Quand 414 députés disent OUI à une Proposition de loi d’un citoyen, et que le gouvernement dit NON...

Après le choc du 21 avril 2002, j’ai été, comme beaucoup de Français, secoué par la présence du Front national au deuxième tour de l’élection présidentielle. J’ai été encore plus marqué par le très fort taux d’abstention des Français à ces élections : 14 millions de nos concitoyens sur 41 millions d’inscrits ont décidé de ne pas voter.

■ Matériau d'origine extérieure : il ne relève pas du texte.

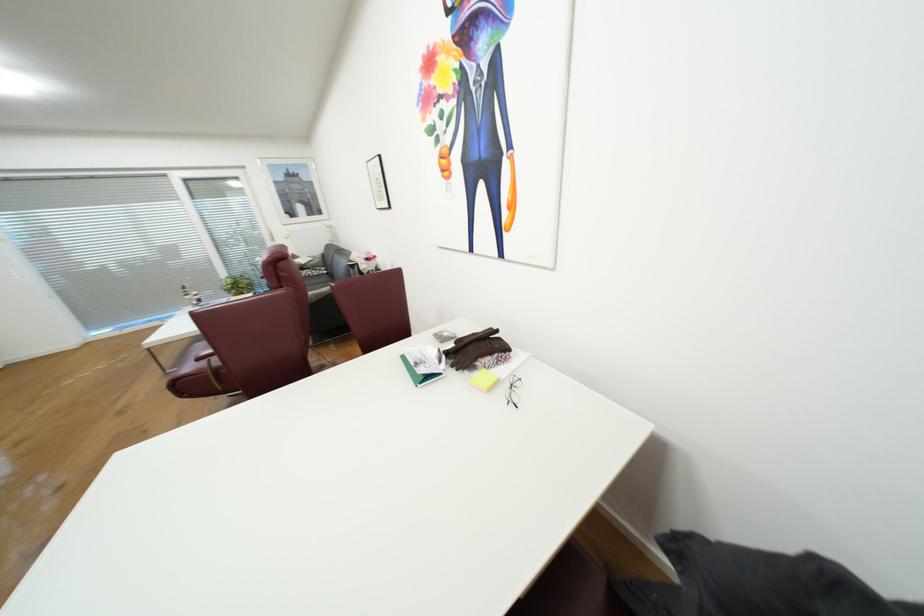
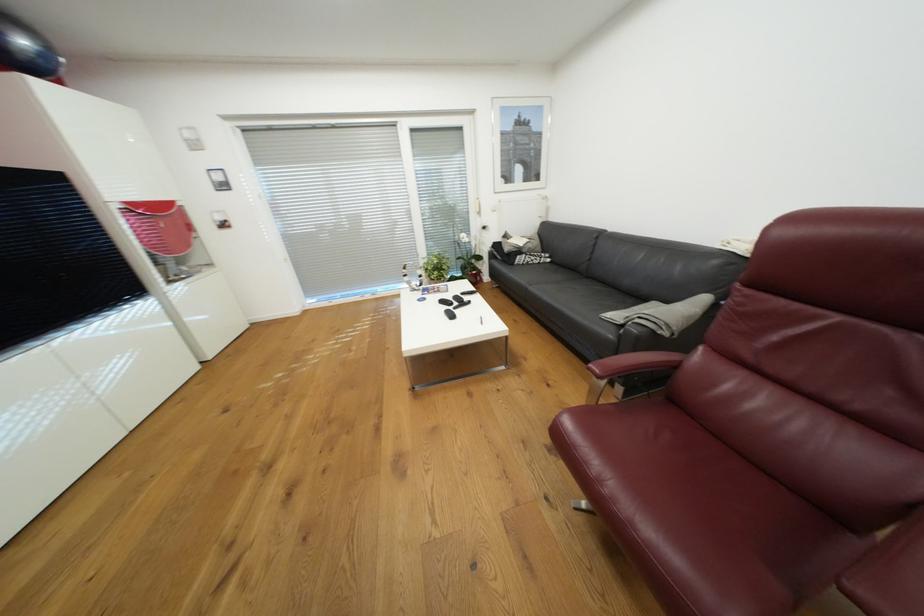
Which direction would the cameraman need to move to produce the second image?

The cameraman moved toward left, forward.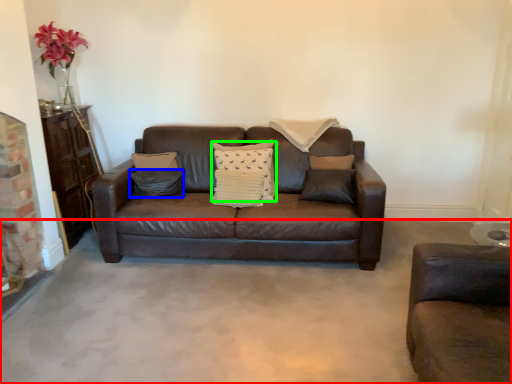
Question: Which object is the farthest from concrete (highlighted by a red box)? Choose among these: pillow (highlighted by a blue box) or pillow (highlighted by a green box).

Choices:
 (A) pillow
 (B) pillow

Answer: (A)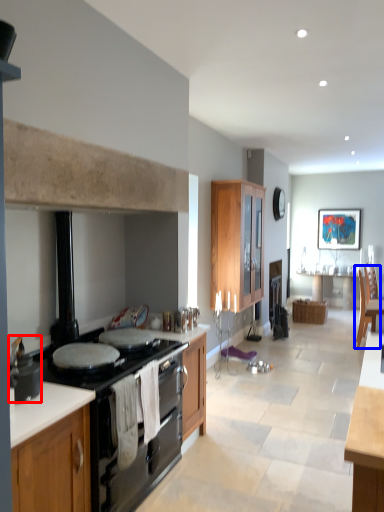
Question: Which object appears closest to the camera in this image, pot/pan (highlighted by a red box) or armchair (highlighted by a blue box)?

Choices:
 (A) pot/pan
 (B) armchair

Answer: (A)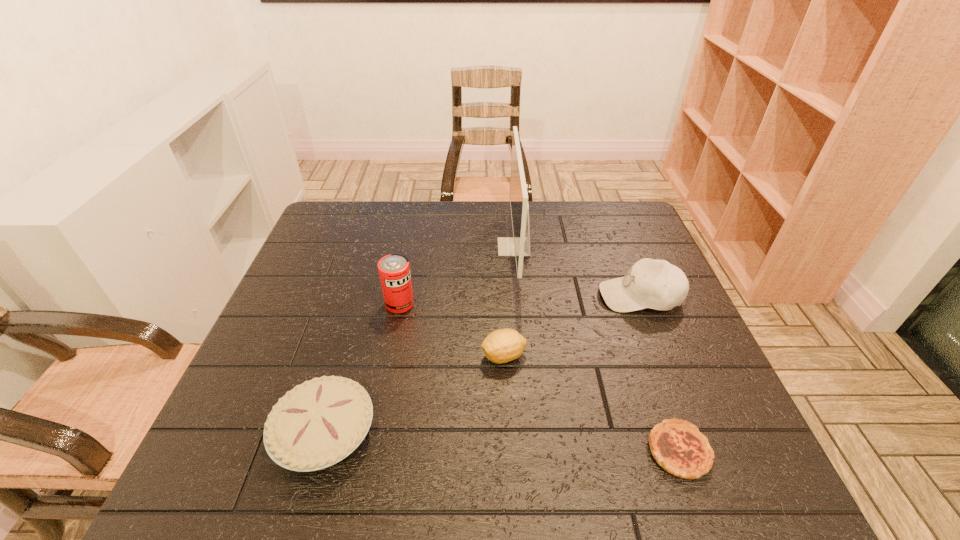
Where is `free space located 0.120m on the front-facing side of the baseball cap`? The height and width of the screenshot is (540, 960). free space located 0.120m on the front-facing side of the baseball cap is located at coordinates (553, 296).

Locate an element on the screen. This screenshot has width=960, height=540. vacant space located on the front-facing side of the baseball cap is located at coordinates (535, 296).

Where is `vacant position located on the front-facing side of the baseball cap`? vacant position located on the front-facing side of the baseball cap is located at coordinates (504, 296).

You are a GUI agent. You are given a task and a screenshot of the screen. Output one action in this format:
    pyautogui.click(x=<x>, y=<y>)
    Task: Click on the free spot located at the stem end of the lemon
    
    Given the screenshot: What is the action you would take?
    pyautogui.click(x=412, y=356)

You are a GUI agent. You are given a task and a screenshot of the screen. Output one action in this format:
    pyautogui.click(x=<x>, y=<y>)
    Task: Click on the free space located at the stem end of the lemon
    
    Given the screenshot: What is the action you would take?
    pyautogui.click(x=390, y=356)

This screenshot has width=960, height=540. Identify the location of free space located at the stem end of the lemon. (390, 356).

This screenshot has width=960, height=540. Find the location of `vacant region located on the right of the pie`. vacant region located on the right of the pie is located at coordinates (564, 432).

In order to click on vacant space positioned on the back of the quiche in this screenshot , I will do [x=659, y=394].

Identify the location of object located in the far edge section of the desktop. The width and height of the screenshot is (960, 540). (519, 246).

At what (x,y) coordinates should I click in order to perform the action: click on pie located at the near edge. Please return your answer as a coordinate pair (x, y). The height and width of the screenshot is (540, 960). Looking at the image, I should click on (317, 424).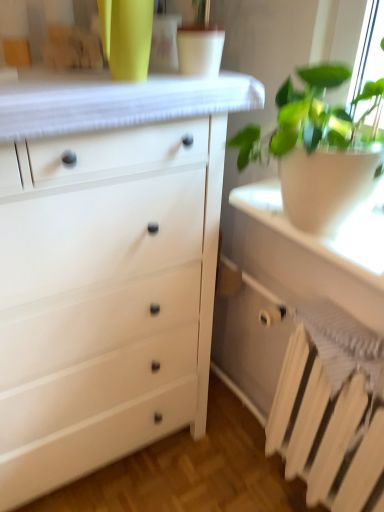
Question: From the image's perspective, is white matte chest of drawers at left above or below white painted metal radiator at lower right?

Choices:
 (A) below
 (B) above

Answer: (B)

Question: In terms of height, does white matte chest of drawers at left look taller or shorter compared to white painted metal radiator at lower right?

Choices:
 (A) short
 (B) tall

Answer: (B)

Question: Which of these objects is positioned closest to the white textured fabric at upper center?

Choices:
 (A) white matte radiator at lower right
 (B) white matte chest of drawers at left
 (C) white painted metal radiator at lower right
 (D) white matte pot at right

Answer: (D)

Question: Which is nearer to the white matte chest of drawers at left?

Choices:
 (A) white textured fabric at upper center
 (B) white matte radiator at lower right
 (C) white matte pot at right
 (D) white painted metal radiator at lower right

Answer: (A)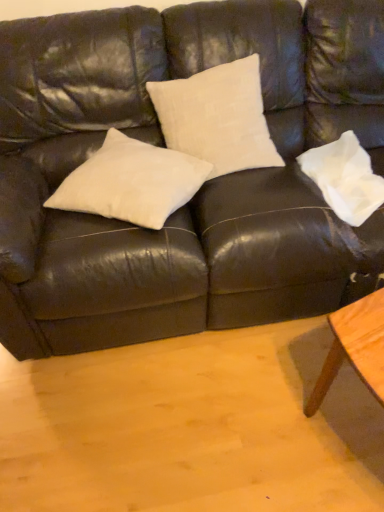
Question: Is point (337, 169) positioned closer to the camera than point (102, 210)?

Choices:
 (A) farther
 (B) closer

Answer: (A)

Question: Is white cotton pillow at right, marked as the 1th pillow in a right-to-left arrangement, bigger or smaller than white cotton pillow at center, placed as the 2th pillow when sorted from right to left?

Choices:
 (A) small
 (B) big

Answer: (A)

Question: Which of these objects is positioned closest to the white cotton pillow at center, the first pillow in the left-to-right sequence?

Choices:
 (A) matte black leather couch at center
 (B) white cotton pillow at right, the 2th pillow viewed from the left

Answer: (A)

Question: Which object is the farthest from the white cotton pillow at center, the first pillow in the left-to-right sequence?

Choices:
 (A) white cotton pillow at right, the 2th pillow viewed from the left
 (B) matte black leather couch at center

Answer: (A)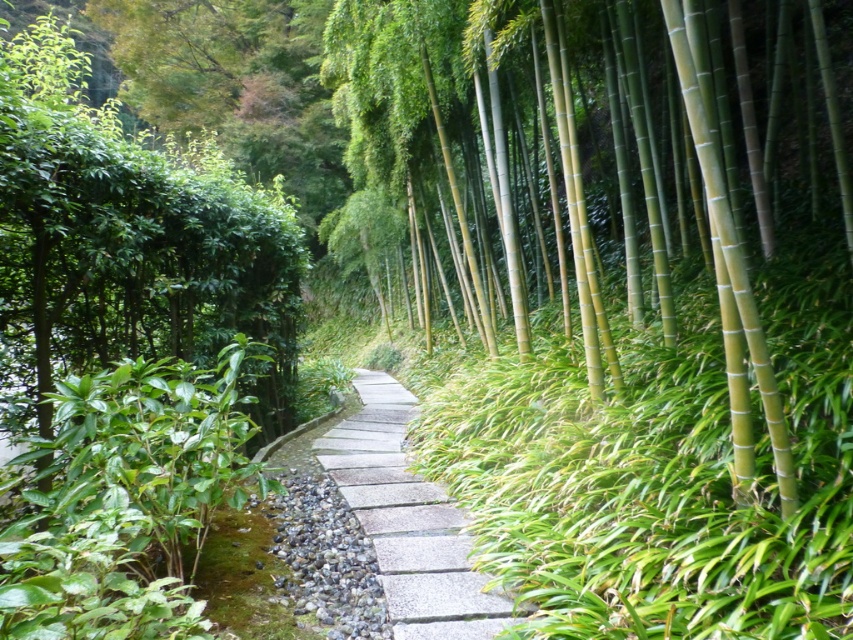
You are standing at the center of the stone pathway. You want to locate the green smooth bamboo at right. Which direction should you look?

The green smooth bamboo at right is located to your right side, so you should look to your right to locate it.

You are a gardener planning to install a fence along the gray stone path at center. The fence needs to be placed 4 meters away from the green smooth bamboo at right to comply with local regulations. Based on the scene description, will the fence placement meet the regulation requirements?

The distance between the green smooth bamboo at right and the gray stone path at center is 4.22 meters. Since the required distance is 4 meters, the fence placement will meet the regulation requirements as it exceeds the minimum distance requirement.

Based on the photo, you are a gardener planning to trim the green smooth bamboo at right and the gray stone path at center needs maintenance. Based on their positions, which object is closer to you as you stand at the entrance of the pathway?

The green smooth bamboo at right is closer to you because it is in front of the gray stone path at center, meaning it is positioned nearer to your current location at the entrance.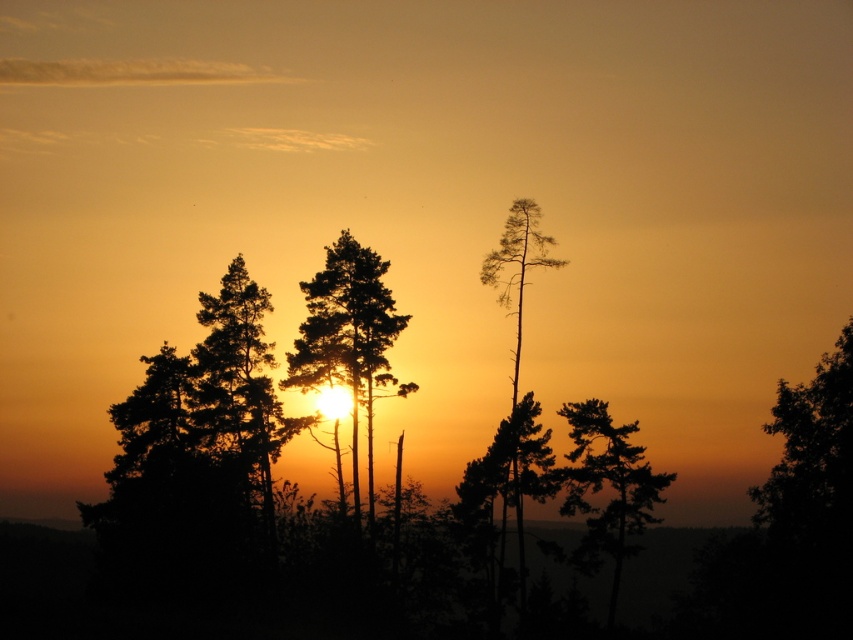
You are observing the sunset scene and want to take a photo focusing on the two points in the image. Which point, point (786, 428) or point (509, 268), is closer to your camera lens?

Point (786, 428) is closer to the camera than point (509, 268).

You are standing in the sunset scene and want to take a photo of the dark green leafy tree at right. The camera you are using has a fixed focus point at position point (811, 456). Will this focus point be on the dark green leafy tree at right?

Yes, the point (811, 456) corresponds to the dark green leafy tree at right, so the focus point will be on it.

You are an artist sketching the sunset scene. You want to draw the dark green leafy tree at right and the silhouette tree at center. Which tree should you sketch first to ensure proper layering based on their positions?

You should sketch the dark green leafy tree at right first because it is closer to the viewer than the silhouette tree at center, so it should be layered in front.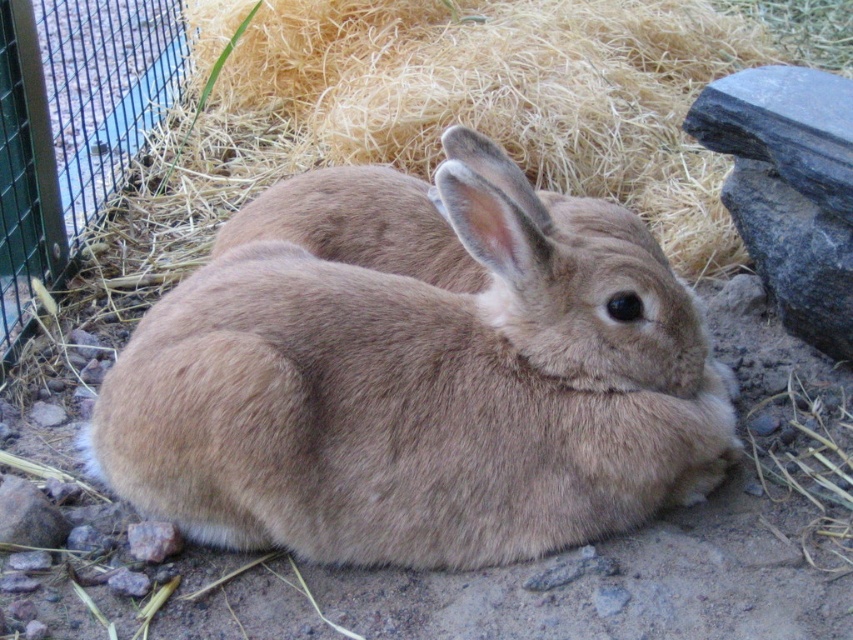
Consider the image. Between fuzzy brown rabbit at center and brown soft hay at center, which one appears on the left side from the viewer's perspective?

fuzzy brown rabbit at center

Who is more distant from viewer, (575, 474) or (318, 44)?

Positioned behind is point (318, 44).

Measure the distance between point (572,454) and camera.

They are 5.30 feet apart.

Locate an element on the screen. The width and height of the screenshot is (853, 640). fuzzy brown rabbit at center is located at coordinates (418, 394).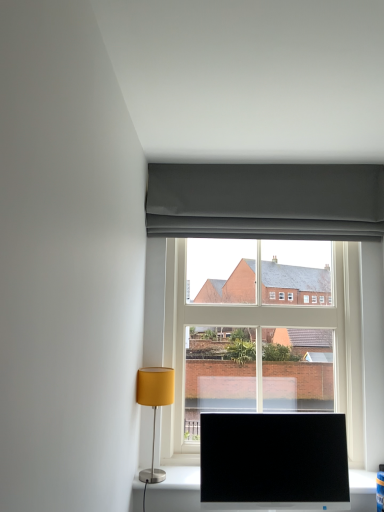
Question: Considering the positions of matte gray curtain at upper center and matte yellow fabric lampshade at lower left in the image, is matte gray curtain at upper center bigger or smaller than matte yellow fabric lampshade at lower left?

Choices:
 (A) big
 (B) small

Answer: (A)

Question: Is matte gray curtain at upper center taller or shorter than matte yellow fabric lampshade at lower left?

Choices:
 (A) short
 (B) tall

Answer: (A)

Question: Which object is the closest to the matte yellow fabric lampshade at lower left?

Choices:
 (A) black glossy monitor at lower center
 (B) matte gray curtain at upper center
 (C) clear glass window at center

Answer: (A)

Question: Based on their relative distances, which object is nearer to the matte yellow fabric lampshade at lower left?

Choices:
 (A) black glossy monitor at lower center
 (B) matte gray curtain at upper center
 (C) clear glass window at center

Answer: (A)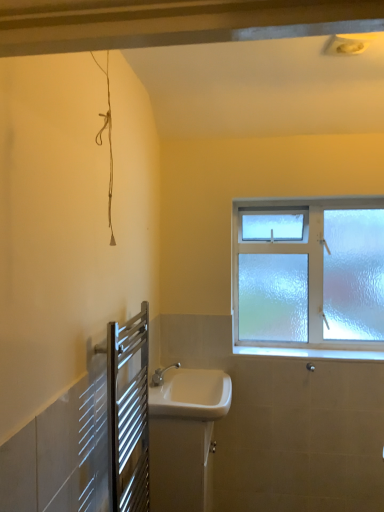
Question: Looking at their shapes, would you say white glossy sink at lower center, the first sink ordered from the bottom, is wider or thinner than frosted glass window at upper right?

Choices:
 (A) thin
 (B) wide

Answer: (B)

Question: Do you think white glossy sink at lower center, the 2th sink viewed from the top, is within frosted glass window at upper right, or outside of it?

Choices:
 (A) inside
 (B) outside

Answer: (B)

Question: Estimate the real-world distances between objects in this image. Which object is closer to the white ceramic sink at center, which is counted as the 1th sink, starting from the top?

Choices:
 (A) silver metallic towel rack at lower left
 (B) frosted glass window at upper right
 (C) white glossy sink at lower center, the first sink ordered from the bottom

Answer: (C)

Question: Based on their relative distances, which object is farther from the silver metallic towel rack at lower left?

Choices:
 (A) white glossy sink at lower center, the 2th sink viewed from the top
 (B) frosted glass window at upper right
 (C) white ceramic sink at center, marked as the second sink in a bottom-to-top arrangement

Answer: (B)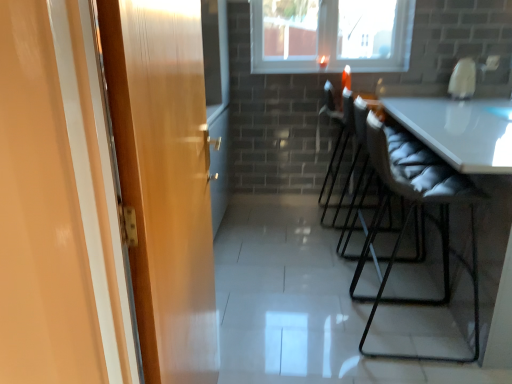
Question: Does black leather chair at center, acting as the third chair starting from the front, lie behind gray quilted cushion at right, the 1th chair positioned from the front?

Choices:
 (A) no
 (B) yes

Answer: (B)

Question: Does black leather chair at center, acting as the 1th chair starting from the back, have a lesser height compared to gray quilted cushion at right, the 1th chair positioned from the front?

Choices:
 (A) no
 (B) yes

Answer: (B)

Question: Is black leather chair at center, acting as the third chair starting from the front, thinner than gray quilted cushion at right, the 1th chair positioned from the front?

Choices:
 (A) yes
 (B) no

Answer: (A)

Question: Can you confirm if black leather chair at center, acting as the 1th chair starting from the back, is wider than gray quilted cushion at right, the 1th chair positioned from the front?

Choices:
 (A) yes
 (B) no

Answer: (B)

Question: Is black leather chair at center, acting as the third chair starting from the front, turned away from gray quilted cushion at right, the 1th chair positioned from the front?

Choices:
 (A) yes
 (B) no

Answer: (B)

Question: Would you say black leather chair at center, acting as the third chair starting from the front, contains gray quilted cushion at right, the 1th chair positioned from the front?

Choices:
 (A) yes
 (B) no

Answer: (B)

Question: Is wooden door at left aimed at gray quilted cushion at right, which appears as the third chair when viewed from the back?

Choices:
 (A) yes
 (B) no

Answer: (B)

Question: Is gray quilted cushion at right, the 1th chair positioned from the front, at the back of wooden door at left?

Choices:
 (A) yes
 (B) no

Answer: (B)

Question: Is wooden door at left next to gray quilted cushion at right, which appears as the third chair when viewed from the back, and touching it?

Choices:
 (A) yes
 (B) no

Answer: (B)

Question: From a real-world perspective, is wooden door at left under gray quilted cushion at right, the 1th chair positioned from the front?

Choices:
 (A) no
 (B) yes

Answer: (A)

Question: Is wooden door at left to the right of gray quilted cushion at right, the 1th chair positioned from the front, from the viewer's perspective?

Choices:
 (A) yes
 (B) no

Answer: (B)

Question: Can you confirm if wooden door at left is wider than gray quilted cushion at right, which appears as the third chair when viewed from the back?

Choices:
 (A) yes
 (B) no

Answer: (B)

Question: Is matte gray chair at center right, positioned as the 2th chair in back-to-front order, outside of black leather chair at center, acting as the third chair starting from the front?

Choices:
 (A) no
 (B) yes

Answer: (B)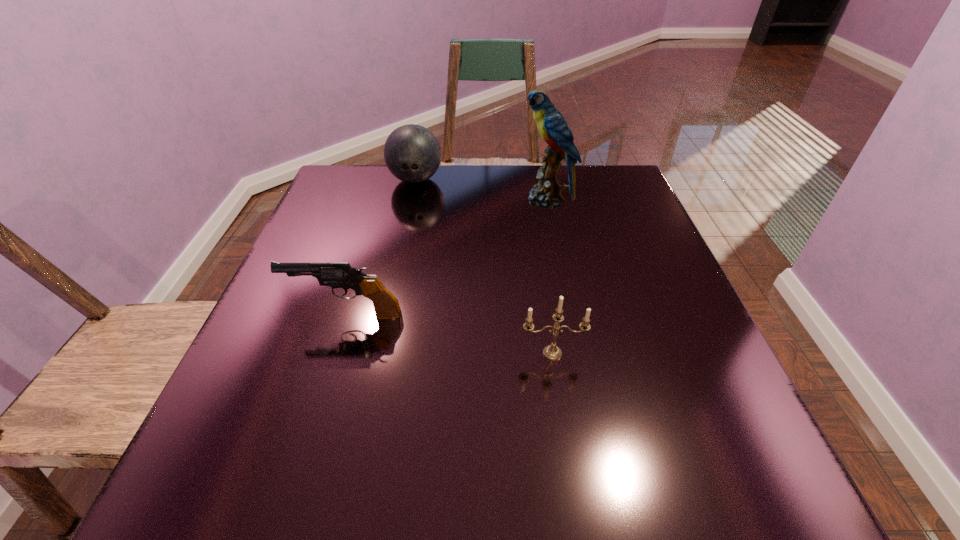
Locate an element on the screen. vacant region between the nearest object and the tallest object is located at coordinates (549, 276).

This screenshot has width=960, height=540. I want to click on empty space between the third farthest object and the bowling ball, so click(x=381, y=247).

Locate an element on the screen. free space between the parrot and the bowling ball is located at coordinates (481, 190).

Locate an element on the screen. unoccupied area between the tallest object and the gun is located at coordinates (446, 257).

Find the location of a particular element. Image resolution: width=960 pixels, height=540 pixels. free space between the nearest object and the second nearest object is located at coordinates (449, 334).

Where is `vacant area that lies between the tallest object and the gun`? The image size is (960, 540). vacant area that lies between the tallest object and the gun is located at coordinates (446, 257).

Identify the location of free area in between the candle and the bowling ball. (484, 266).

In order to click on empty space that is in between the third farthest object and the candle in this screenshot , I will do [x=449, y=334].

Image resolution: width=960 pixels, height=540 pixels. I want to click on vacant space that's between the third farthest object and the tallest object, so click(446, 257).

Where is `object that is the closest to the bowling ball`? object that is the closest to the bowling ball is located at coordinates (553, 128).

Sitôt le deuxième tour passé, j’ai décidé avec des amis, Leïla Hirêche, jeune architecte, et Jean-Bruno Roumegoux, éditeur de calendriers, de comprendre, d’étudier pourquoi 14 millions de Français avaient décidé de ne pas voter. Assez vite, en allant sur le terrain, en étudiant les rares petites enquêtes existantes, nous avons découvert les trois principales causes qui expliquent la montée en flèche de l’abstention dans notre pays. La première est que les Français ne croient plus en la capacité des politiques, de droite comme de gauche, à améliorer leur quotidien. La deuxième raison est la fin de la confiance des citoyens à l’égard des politiques, jugés égoïstes et roulant juste pour leur bosse. Enfin, la troisième principale raison invoquée est tout simplement un désintérêt des Français à l’égard de la politique ; cette troisième raison est en fin de compte la combinaison de la première et de la deuxième.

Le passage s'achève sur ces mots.